Noch besser wird es mit dem zweiten Song „Caught in a Mosh“. Sehr geile schnelle Riffs der Text belegen, dass ANTHRAX wirklich die Erfinder des Mosh sind. Auch dieser Song ist sehr eingängig, durch verstärkte mehrstimmige Gesänge sehr mitgrölkompatibel, und eignet sich natürlich hervorragend zum moshen.
Als weiteres Highlight auf dem Album entpuppt sich „I Am The Law“. Der auch schon als Single bzw.

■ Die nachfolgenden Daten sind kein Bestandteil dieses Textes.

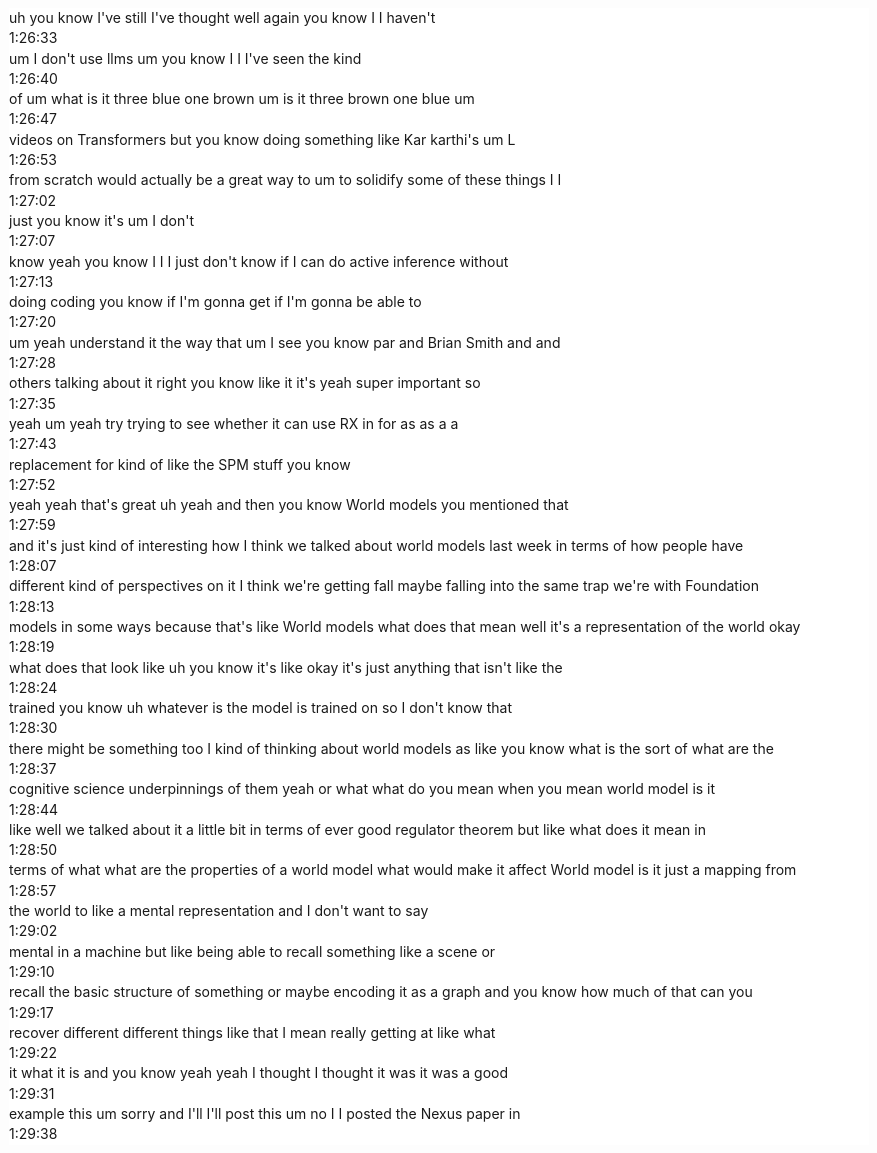 uh you know I've still I've thought well again you know I I haven't     
1:26:33     
um I don't use llms um you know I I I've seen the kind     
1:26:40     
of um what is it three blue one brown um is it three brown one blue um     
1:26:47     
videos on Transformers but you know doing something like Kar karthi's um L     
1:26:53     
from scratch would actually be a great way to um to solidify some of these things I I     
1:27:02     
just you know it's um I don't     
1:27:07     
know yeah you know I I I just don't know if I can do active inference without     
1:27:13     
doing coding you know if I'm gonna get if I'm gonna be able to     
1:27:20     
um yeah understand it the way that um I see you know par and Brian Smith and and     
1:27:28     
others talking about it right you know like it it's yeah super important so     
1:27:35     
yeah um yeah try trying to see whether it can use RX in for as as a a     
1:27:43     
replacement for kind of like the SPM stuff you know     
1:27:52     
yeah yeah that's great uh yeah and then you know World models you mentioned that     
1:27:59     
and it's just kind of interesting how I think we talked about world models last week in terms of how people have     
1:28:07     
different kind of perspectives on it I think we're getting fall maybe falling into the same trap we're with Foundation     
1:28:13     
models in some ways because that's like World models what does that mean well it's a representation of the world okay     
1:28:19     
what does that look like uh you know it's like okay it's just anything that isn't like the     
1:28:24     
trained you know uh whatever is the model is trained on so I don't know that     
1:28:30     
there might be something too I kind of thinking about world models as like you know what is the sort of what are the     
1:28:37     
cognitive science underpinnings of them yeah or what what do you mean when you mean world model is it     
1:28:44     
like well we talked about it a little bit in terms of ever good regulator theorem but like what does it mean in     
1:28:50     
terms of what what are the properties of a world model what would make it affect World model is it just a mapping from     
1:28:57     
the world to like a mental representation and I don't want to say     
1:29:02     
mental in a machine but like being able to recall something like a scene or     
1:29:10     
recall the basic structure of something or maybe encoding it as a graph and you know how much of that can you     
1:29:17     
recover different different things like that I mean really getting at like what     
1:29:22     
it what it is and you know yeah yeah I thought I thought it was it was a good     
1:29:31     
example this um sorry and I'll I'll post this um no I I posted the Nexus paper in     
1:29:38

EP ausgekoppelte Song ist etwas langsamer als die beiden Vorgänger, setzt sich aber ebensogut in den Gehörgängen der Fans fest. Aufgebaut auf einem recht simplen, für ANTHRAX-Verhältnisse ziemliche langsamen Riff, wird das Lied zum Refrain hin immer schneller. Instrumental und gesanglich stimmt hier, wie auch sonst überall auf dem Album, alles.
Das dann folgende „N.F.L.“ ist ein absoluter Höhepunkt in der Geschichte von ANTHRAX. Der Song darf auch heute auf keinem Konzert fehlen, einfach richtig geil zum Moshen und Mitsingen. Sehr gute Gitarrenarbeit trifft auf mitreißenden Gesang. Besser geht es kaum. NFL - Nise Fukin Life!

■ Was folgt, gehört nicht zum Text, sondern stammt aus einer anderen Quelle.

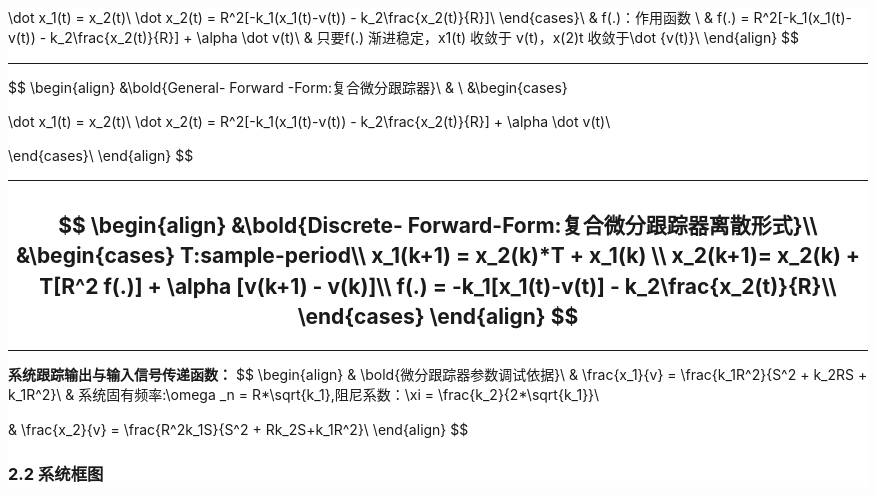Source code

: \dot x_1(t) = x_2(t)\\
\dot x_2(t) = R^2[-k_1(x_1(t)-v(t)) - k_2\frac{x_2(t)}{R}]\\
\end{cases}\\
& f(.)：作用函数 \\
& f(.) = R^2[-k_1(x_1(t)-v(t)) - k_2\frac{x_2(t)}{R}] + \alpha \dot v(t)\\
& 只要f(.) 渐进稳定，x1(t) 收敛于 v(t)，x(2)t 收敛于\dot {v(t)}\\
\end{align}
$$

---


$$
\begin{align}
&\bold{General- Forward -Form:复合微分跟踪器}\\
& \\
&\begin{cases}

\dot x_1(t) = x_2(t)\\
\dot x_2(t) = R^2[-k_1(x_1(t)-v(t)) - k_2\frac{x_2(t)}{R}] + \alpha \dot v(t)\\


\end{cases}\\
\end{align}
$$

---

$$
\begin{align}
&\bold{Discrete- Forward-Form:复合微分跟踪器离散形式}\\
&\begin{cases}
T:sample-period\\
x_1(k+1)  = x_2(k)*T + x_1(k) \\
x_2(k+1)= x_2(k) + T[R^2 f(.)] + \alpha [v(k+1) - v(k)]\\
f(.)  = -k_1[x_1(t)-v(t)] - k_2\frac{x_2(t)}{R}\\
\end{cases}
\end{align}
$$
---

---

**系统跟踪输出与输入信号传递函数：**
$$
\begin{align}
& \bold{微分跟踪器参数调试依据}\\
& \frac{x_1}{v} = \frac{k_1R^2}{S^2 + k_2RS + k_1R^2}\\
& 系统固有频率:\omega _n = R*\sqrt{k_1},阻尼系数：\xi = \frac{k_2}{2*\sqrt{k_1}}\\

& \frac{x_2}{v} = \frac{R^2k_1S}{S^2 + Rk_2S+k_1R^2}\\
\end{align}
$$

### 2.2 系统框图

Song Nummer 5 heißt „A Skeleton in the Closet“ und ist nicht ganz so eingängig und bekannt wie die ersten 4 Lieder. Doch auch hier funktioniert das Rezept von variantenreichem, auf den Punkt gespieltem Thrash-Gitarrenspiel und Gesang, der im Ohr hängenbleibt. Etwas ungewöhnlich sind hier die in die Strophen eingebauten kurzen Gitarrenleads und auch die teilweise ungewöhnlichen Bassspuren.
Mit „Indians“ folgt dann DER ANTHRAX-Hit schlechthin. Sehr schnell, sehr eingängig, super Riffs und der absolute Live-Abräumer. Dazu gibt es nicht viel zu sagen, einfach anhören.
„One World“ finde ich persönlich ziemlich unterbewertet. Das Lied ist in meinen Ohren ziemlich genial, erreicht zwar nicht ganz „Indians“, aber befindet sich zumindest auf einem Niveau mit den ersten vier Songs des Albums. Hart und kompromisslos holzen sich ANTHRAX auch hier durch die Strophen, um dann wieder einen sehr tollen Refrain aus dem Hut zu zaubern, der gerade zu nach einer Live-Umsetzung schreit. Leider entzieht sich meiner Kenntnis, ob das Lied überhaupt mal live gespielt wurde. Sehr geiler Song, was von vielen leider übersehen bzw. überhört wird.
Etwas ruhiger, nämlich mit Akustikgitarren, beginnt dann „A.D.I./Horror of it All“. Nachdem die Band knapp drei Minuten lang instrumental ihr Können gezeigt hat, setzt der Gesang ein. Der Song ist etwas langsamer, und nicht ganz so eingängig wie der Rest des Albums. Gegen Ende gibt es allerdings noch einen thrashig-schnellen Part mit tollem Gitarrensolo, so dass das Lied trotzdem immer noch mehr als gutklassig ist.
Das unter Beteiligung des früheren Bassisten Danny Lilker komponierte „Imitation of Life“ beschließt dann ein fantastisches Thrash-Album. Der Song kommt zunächst etwas langsamer, aber sehr energetisch daher, entwickelt sich dann aber (natürlich) noch zu einer schnellen, amtlichen Thrash-Keule. ANTHRAX machen auch hier keine Gefangenen und runden das Album perfekt ab.
Die Mischung aus der Härte und Unbekümmertheit der Anfangstage sowie der aufkommenden Eingängigkeit und Ordnung in den schnellen Songs sind der Trumpf dieses Albums und machen den Reiz aus. Hier stimmt einfach alles, ANTHRAX waren nie besser und werden auch wohl nie wieder besser sein. Neben der perfekt komponierten und eingespielten passt auch der auf diesem Album sehr gute Gesang von Joey Belladonna ausgezeichnet zur Musik, auch wenn John Bush die wohl etwas variablere und anspruchsvollere Stimme hat. „Among the Living“ ist damit nicht nur das beste Album von ANTHRAX, sondern meiner Meinung nach auch ein großes Highlight in der Geschichte des Thrash-Metal allgemein.